Chasing is a sport, at least for me. Even if it’s a solo sport, I’m still competitive with myself. I don’t know where it comes from. It’s just in my nature. It has nothing to do with perfectionism.

Ironically, when it comes to competition, I’m not OCD. I’m not a perfectionist. I’m a strategist. I play to win. I hate losing. Defeat is the worst feeling in the world, it hurts even more when you know you’ve done all you could do.

Competition keeps us on our toes. We stay sharp, edgy and relevant. I look at my family and my upbringing and to say I’m baffled about where I got my competitive streak would be an understatement.

Not to say that’s bad, but to call anyone before highly ambitious would be an exaggeration.

Actually there was one person who was ambitious. He represented the epitotomy of working hard. If anyone could have understood my obsession with work it would have been him, emphasis on “would.”

But that’s a conversation for another time, when my eyes don’t swell up on the the memories.

I had to find an inner drive to propel my ambitions, and as a result, I became a late bloomer to entrepreneurship. I was born in the late 70s, so I didn’t necessarily come from the school of “let’s encourage kids.”

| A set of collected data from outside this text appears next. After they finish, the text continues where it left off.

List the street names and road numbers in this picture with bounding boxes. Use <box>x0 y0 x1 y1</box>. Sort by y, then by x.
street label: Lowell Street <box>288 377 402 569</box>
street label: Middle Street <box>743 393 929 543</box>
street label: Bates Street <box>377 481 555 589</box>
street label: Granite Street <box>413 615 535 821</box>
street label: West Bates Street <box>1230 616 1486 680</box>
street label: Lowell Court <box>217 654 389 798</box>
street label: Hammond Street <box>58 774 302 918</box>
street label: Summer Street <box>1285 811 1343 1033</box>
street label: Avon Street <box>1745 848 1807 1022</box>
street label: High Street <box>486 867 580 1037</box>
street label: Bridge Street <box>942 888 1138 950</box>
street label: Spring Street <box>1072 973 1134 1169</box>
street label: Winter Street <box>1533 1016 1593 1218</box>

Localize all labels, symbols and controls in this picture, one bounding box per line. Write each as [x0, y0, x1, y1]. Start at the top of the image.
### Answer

I was latchkey and alone most of the time, or at least those are the memories that stick out the most. I think it’s called neglect now, but whatever. I forged imaginary friends and while a shrink might call me lonely, I would challenge that it was because I was bored.

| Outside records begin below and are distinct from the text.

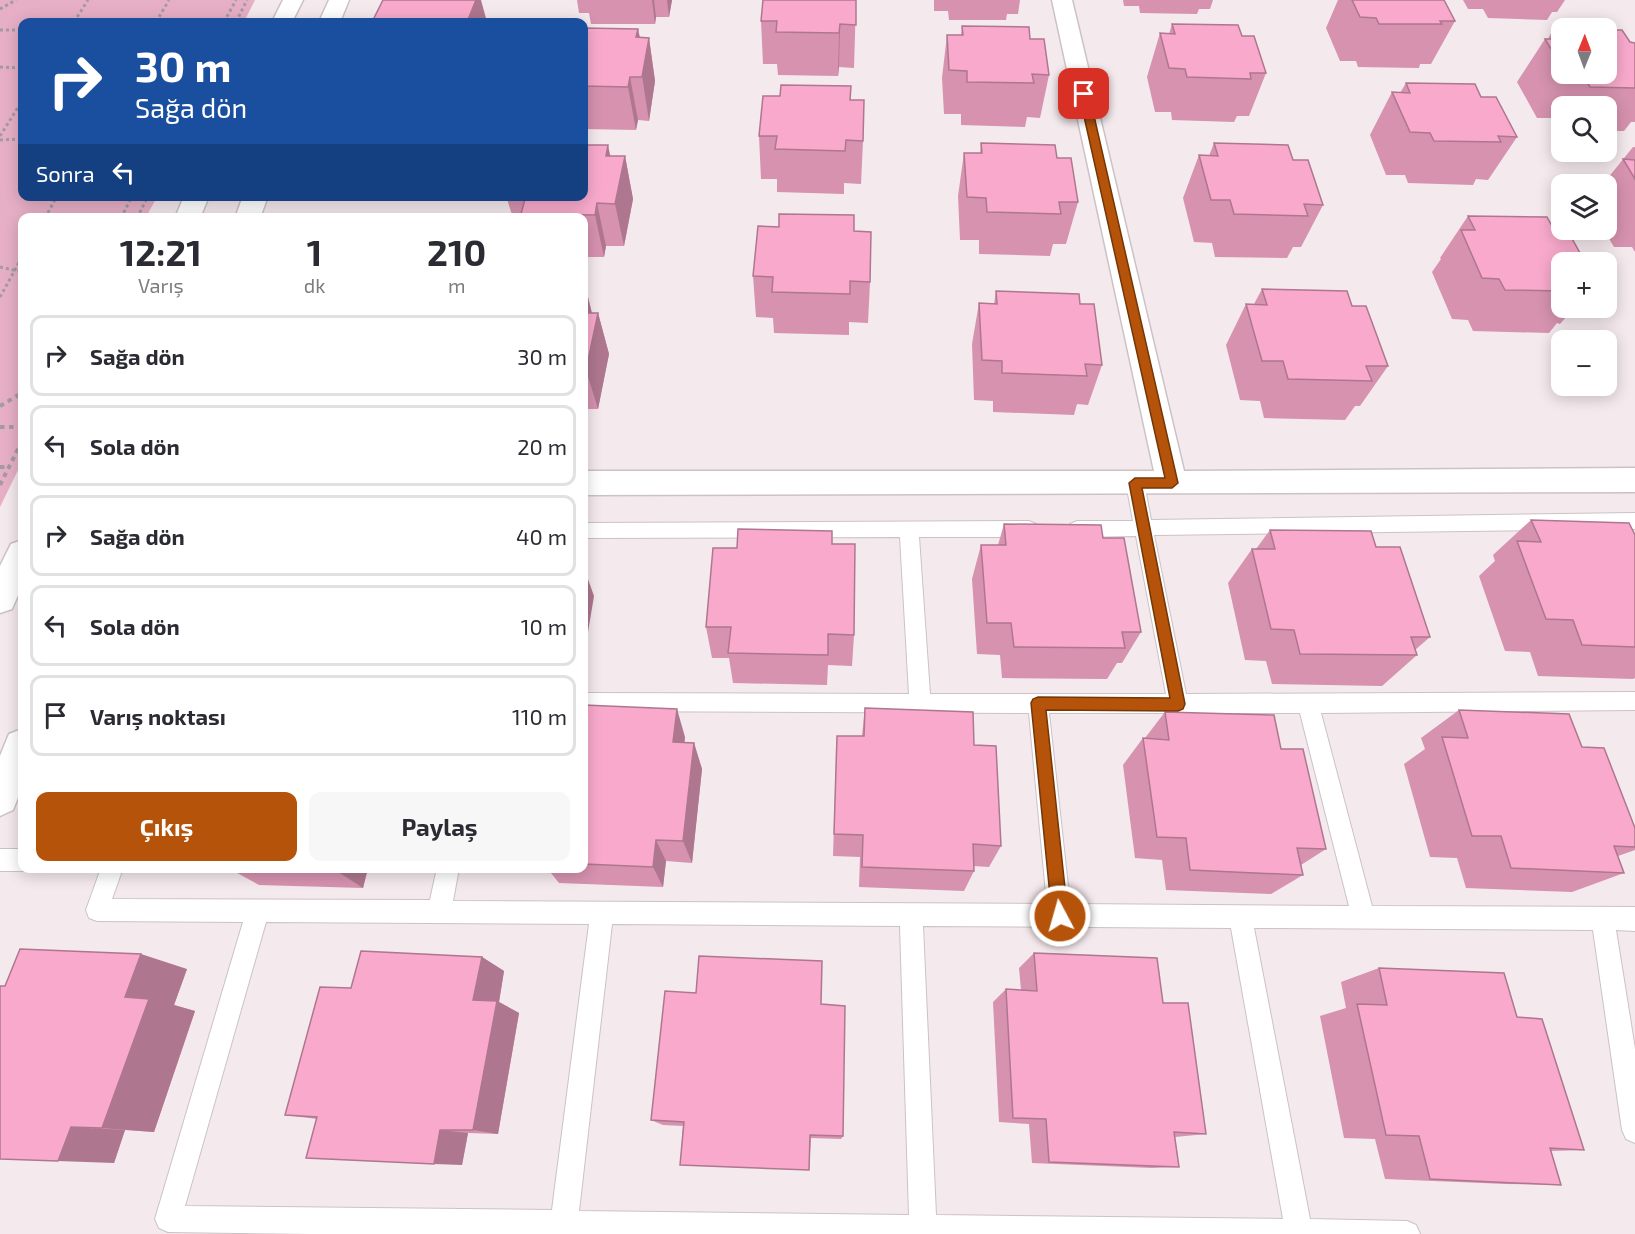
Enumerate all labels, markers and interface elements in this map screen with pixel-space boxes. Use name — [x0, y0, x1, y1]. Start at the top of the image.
north arrow — [1551, 18, 1617, 84]
map controls — [1551, 18, 1617, 396]
text: 30 m — [135, 40, 231, 90]
icon: right — [36, 42, 114, 120]
pin — [1058, 68, 1109, 119]
icon: arrive — [1067, 77, 1100, 110]
text: Sağa dön — [135, 91, 247, 123]
button: search — [1551, 96, 1617, 162]
icon: left — [107, 156, 140, 189]
text: Sonra — [36, 160, 95, 186]
button: layers — [1551, 174, 1617, 240]
text: 12:21 — [120, 230, 202, 273]
text: 1 — [307, 230, 322, 273]
text: 210 — [427, 230, 486, 273]
button: + — [1551, 252, 1617, 318]
text: Varış — [138, 273, 184, 297]
text: dk — [304, 273, 325, 297]
text: m — [448, 273, 465, 297]
button: − — [1551, 330, 1617, 396]
icon: right — [39, 339, 72, 372]
text: Sağa dön — [90, 343, 185, 369]
text: 30 m — [517, 343, 567, 369]
icon: left — [39, 429, 72, 462]
text: Sola dön — [90, 433, 180, 459]
text: 20 m — [517, 433, 567, 459]
icon: right — [39, 519, 72, 552]
text: Sağa dön — [90, 523, 185, 549]
text: 40 m — [516, 523, 567, 549]
icon: left — [39, 609, 72, 642]
text: Sola dön — [90, 613, 180, 639]
text: 10 m — [521, 613, 567, 639]
icon: arrive — [39, 699, 72, 732]
text: Varış noktası — [90, 703, 226, 729]
text: 110 m — [512, 703, 567, 729]
button: Çıkış — [36, 792, 297, 861]
button: Paylaş — [309, 792, 570, 861]
position arrow — [1028, 884, 1092, 948]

Now I’m here, in my mid 30s, embracing my competitive spirit as if it were the blanket to my inner Linus. I love being competitive because I love the feeling of winning.

It’s not to brag and show-off, but rather it’s to simply show that I can. Winning is the result of being strategic enough to get from point A to point B. I wish there a way for me to switch my brain and think competitive in areas of my life where I’m holding onto the procrastination bit.

Tonight it just all started coming together. A moment of imminent defeat is overtaken by a small piece of victory, and it’s happening in my head (and on a treadmill), since I’m still in pursuit of chasing endorphines.